Also in 1999, my wife kindly took me on a
bus tour of Guatemala. We had a certain amount of time hanging round bus
stations with not much to do, so I thought about a question which comes
up in the British Sundial Society from time to time "Why are garden
sundials so awful and what on earth can be done to improve them"<
I first got interested in sundials in the
1970s. For a long time it was just a hobby, making a few painted
wooden sundials formyself and some of my friends. One of them told
me about the British Sundial
Society, and I suggested at an Annual General Meeting that an Award
Scheme should be set up, and was invited to join the Council to set
up the first one.
Later, I became interested in the Internet in connection with my job,
and set up Sundials on the Internet,
which has since become one of the leading information sites on sundials.
One of my other interests is cycling, and in the early 90s I rode on
2 of the trailblazing rides of Sustrams,
a cycling charity in the UK which subsequently got a large National
Lottery grant to build the National Cycle Network.

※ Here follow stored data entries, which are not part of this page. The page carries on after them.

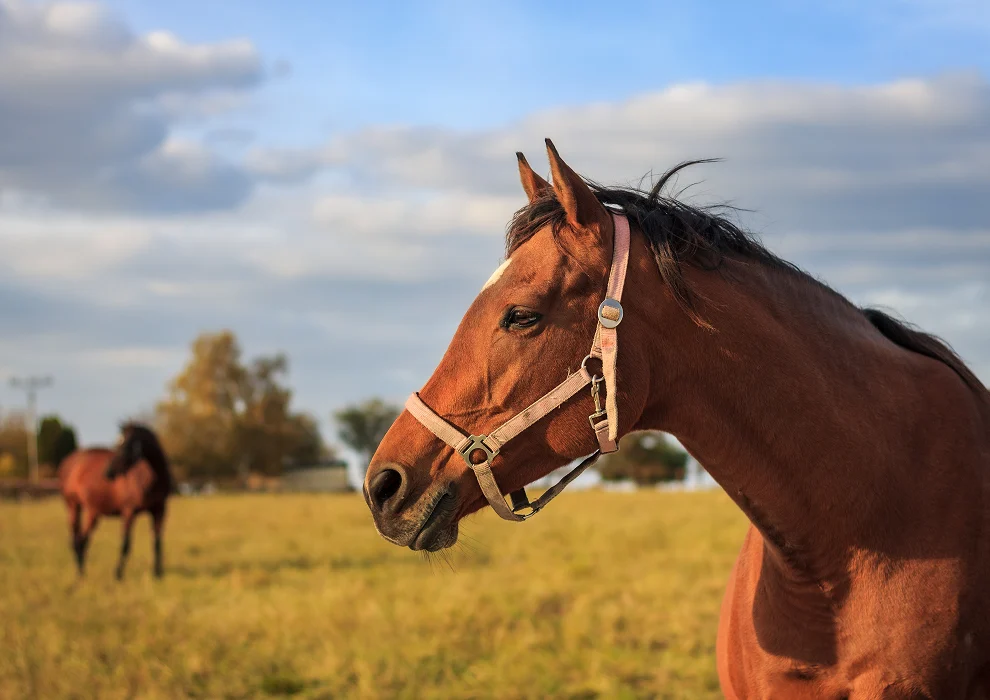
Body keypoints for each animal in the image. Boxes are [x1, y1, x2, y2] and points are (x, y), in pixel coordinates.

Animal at [59, 422, 175, 580]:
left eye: (125, 446)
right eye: (117, 444)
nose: (108, 472)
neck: (149, 478)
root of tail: (69, 461)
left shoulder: (159, 510)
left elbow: (157, 542)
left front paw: (157, 574)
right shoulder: (129, 511)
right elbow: (125, 544)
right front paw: (118, 574)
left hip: (92, 512)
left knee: (83, 540)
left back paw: (82, 573)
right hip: (73, 506)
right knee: (75, 540)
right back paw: (79, 575)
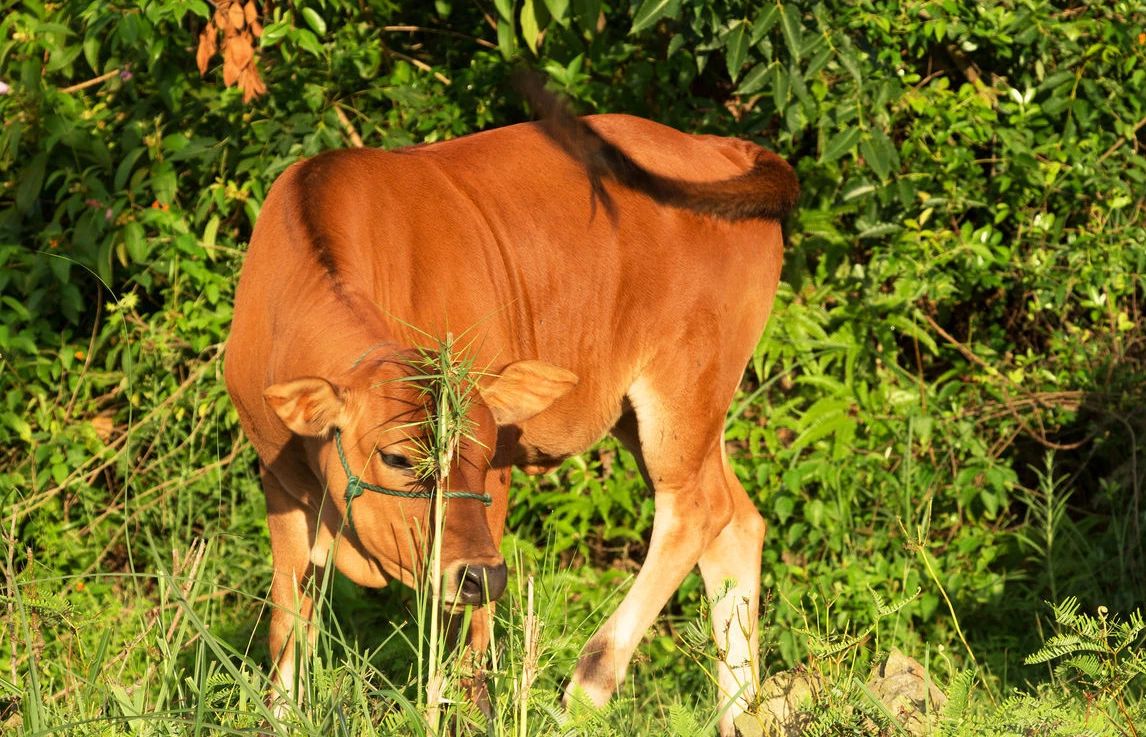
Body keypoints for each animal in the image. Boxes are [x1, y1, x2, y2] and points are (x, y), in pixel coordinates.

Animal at [223, 87, 797, 737]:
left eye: (478, 449)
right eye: (397, 457)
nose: (482, 575)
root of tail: (716, 146)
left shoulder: (492, 486)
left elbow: (466, 636)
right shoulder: (279, 478)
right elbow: (289, 619)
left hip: (685, 384)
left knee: (696, 510)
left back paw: (588, 685)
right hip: (680, 409)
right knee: (738, 520)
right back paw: (740, 714)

They asked their
supporters whether they had any special skills, and I told them of my
sundial interests, and was asked to design a sundial for the Witham
cycle path from Lincoln to Washingborough.
This was my first public sundial commission, and was a very interesting
project, carried out under very adverse weather conditions.

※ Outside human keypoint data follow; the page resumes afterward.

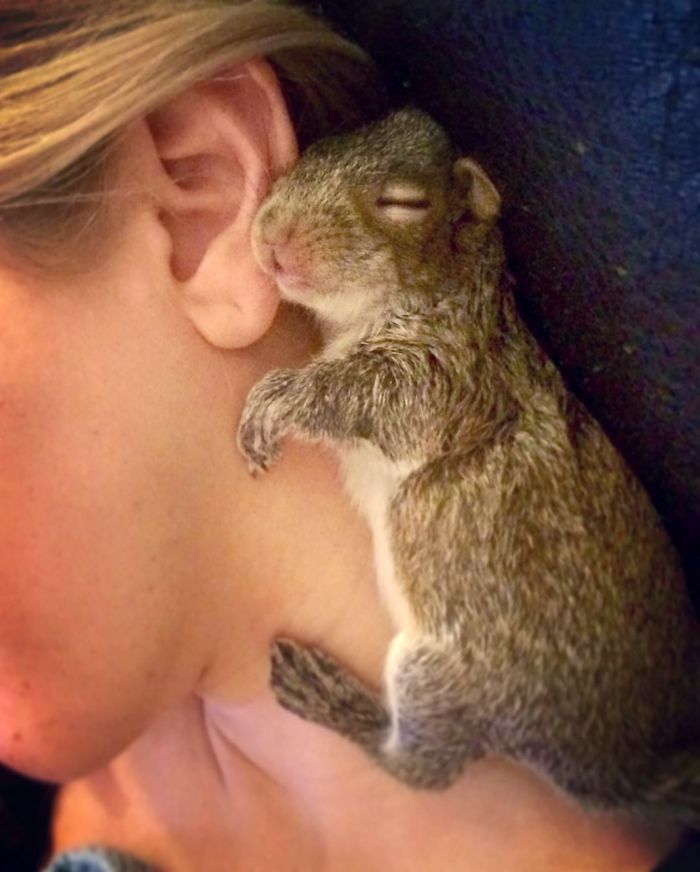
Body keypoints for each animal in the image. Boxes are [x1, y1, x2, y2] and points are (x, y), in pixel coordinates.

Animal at [237, 108, 700, 825]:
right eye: (308, 151)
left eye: (404, 203)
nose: (271, 237)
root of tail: (615, 768)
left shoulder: (457, 376)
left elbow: (376, 393)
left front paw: (282, 398)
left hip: (444, 679)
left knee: (424, 770)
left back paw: (336, 702)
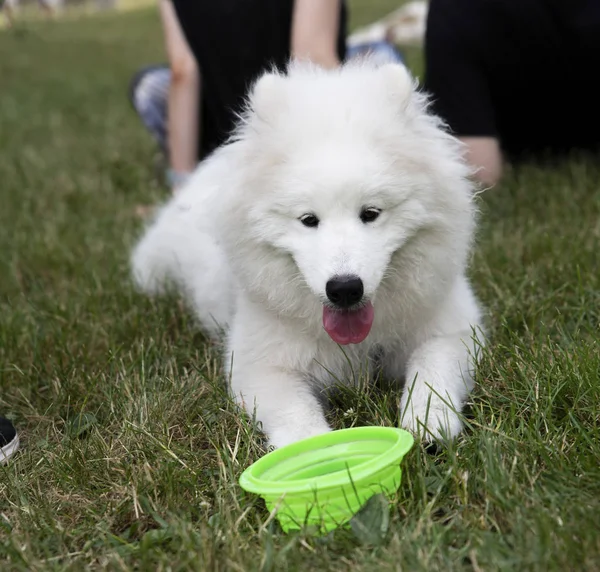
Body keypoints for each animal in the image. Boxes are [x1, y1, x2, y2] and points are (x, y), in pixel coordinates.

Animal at [130, 59, 482, 452]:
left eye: (371, 213)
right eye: (308, 220)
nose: (345, 288)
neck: (357, 346)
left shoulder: (454, 329)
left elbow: (432, 369)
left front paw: (428, 421)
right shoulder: (260, 365)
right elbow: (296, 414)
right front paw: (319, 454)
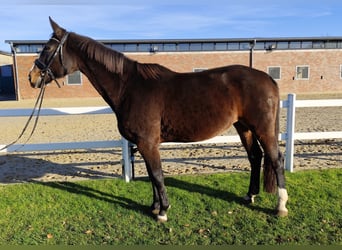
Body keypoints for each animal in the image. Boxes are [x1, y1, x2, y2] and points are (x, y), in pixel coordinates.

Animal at [28, 17, 288, 222]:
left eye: (47, 48)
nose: (32, 77)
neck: (129, 87)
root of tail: (267, 78)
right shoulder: (145, 144)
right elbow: (152, 176)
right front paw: (154, 207)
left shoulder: (147, 143)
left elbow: (157, 174)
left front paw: (163, 211)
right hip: (243, 127)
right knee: (255, 157)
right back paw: (250, 195)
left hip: (262, 128)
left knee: (275, 159)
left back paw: (281, 206)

1999 was a very special year - I was asked to design a large sundial
for the City of London, and I had the idea for an innovation in the
design of horizontal sundials.
The Worshipful Company of Tylers
and Bricklayers is one of the ancient City of London livery companies,
with a history going back over 500 years. They wanted to give a present
to the City of London to mark the Millennium. I designed a polar
sundial standing on a plinth of exactly 2,000 bricks. It is located
on the riverside walkway (Paul's Walk) outside the City
of London Boys School and very near to the Millennium
Footbridge In the top picture on this page, you can actually see the sundial as a small grey rectanngle just above the river wall on the right margin of the picture
One of the big problems for people buying a sundial is "How to set them
up correctly". My idea was to make this part of the process easy, by annaging
a slotted gnomon to cast the shadow. When the sun is directly overhead
at noontime, a line of light will shine through the slit for a few minutes.

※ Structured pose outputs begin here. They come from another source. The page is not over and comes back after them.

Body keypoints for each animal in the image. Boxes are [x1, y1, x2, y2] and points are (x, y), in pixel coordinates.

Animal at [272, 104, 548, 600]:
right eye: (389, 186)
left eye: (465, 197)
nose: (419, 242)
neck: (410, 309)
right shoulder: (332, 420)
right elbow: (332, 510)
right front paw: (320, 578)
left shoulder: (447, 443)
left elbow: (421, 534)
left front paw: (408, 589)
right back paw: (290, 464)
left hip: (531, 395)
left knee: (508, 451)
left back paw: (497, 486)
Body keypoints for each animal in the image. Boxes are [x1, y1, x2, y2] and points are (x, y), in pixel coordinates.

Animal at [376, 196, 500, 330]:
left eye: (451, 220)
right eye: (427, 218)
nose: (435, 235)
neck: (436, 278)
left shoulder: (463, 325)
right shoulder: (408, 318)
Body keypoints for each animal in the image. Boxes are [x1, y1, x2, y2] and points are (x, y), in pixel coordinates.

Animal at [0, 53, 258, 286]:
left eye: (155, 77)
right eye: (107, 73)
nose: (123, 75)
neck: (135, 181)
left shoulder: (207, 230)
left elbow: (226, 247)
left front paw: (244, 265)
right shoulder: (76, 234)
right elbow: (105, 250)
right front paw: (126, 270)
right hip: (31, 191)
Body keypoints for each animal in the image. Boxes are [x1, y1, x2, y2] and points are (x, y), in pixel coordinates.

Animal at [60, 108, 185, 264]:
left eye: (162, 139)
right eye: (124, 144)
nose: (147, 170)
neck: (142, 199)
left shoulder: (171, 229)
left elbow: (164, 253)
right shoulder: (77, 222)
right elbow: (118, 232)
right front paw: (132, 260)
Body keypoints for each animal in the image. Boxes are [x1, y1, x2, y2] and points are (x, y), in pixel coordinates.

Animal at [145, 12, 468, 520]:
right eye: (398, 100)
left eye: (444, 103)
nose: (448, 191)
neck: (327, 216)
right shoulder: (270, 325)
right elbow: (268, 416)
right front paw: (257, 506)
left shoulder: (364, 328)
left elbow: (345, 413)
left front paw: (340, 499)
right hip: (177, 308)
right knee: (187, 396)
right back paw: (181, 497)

Then, all you need to know is the exact time of noon at your location.
It was fairly simple to produce a website
to give you this information for every day of the year for a given latitude
It took two years to get the first brass Spot-On Sundial
into production. They are now made to my design in India, imported in
bulk into the UK, and sold from there all over world. In 2004, we produced
two larger brass sundials, one for the Bicentenary of the Royal Horticultual
Society. We also produced a small polar dial, repeating the design of
the Blackfridary sundial on a smaller scale.
More recently, we have produced Spot-On Sundials in
steel. . These have proved very popular for the larger garden, for
schools and for public open spaces.
The latest project, which we hope to show at the Chelsea Flower Show in
May 2006, is called the Skywheel - more details later.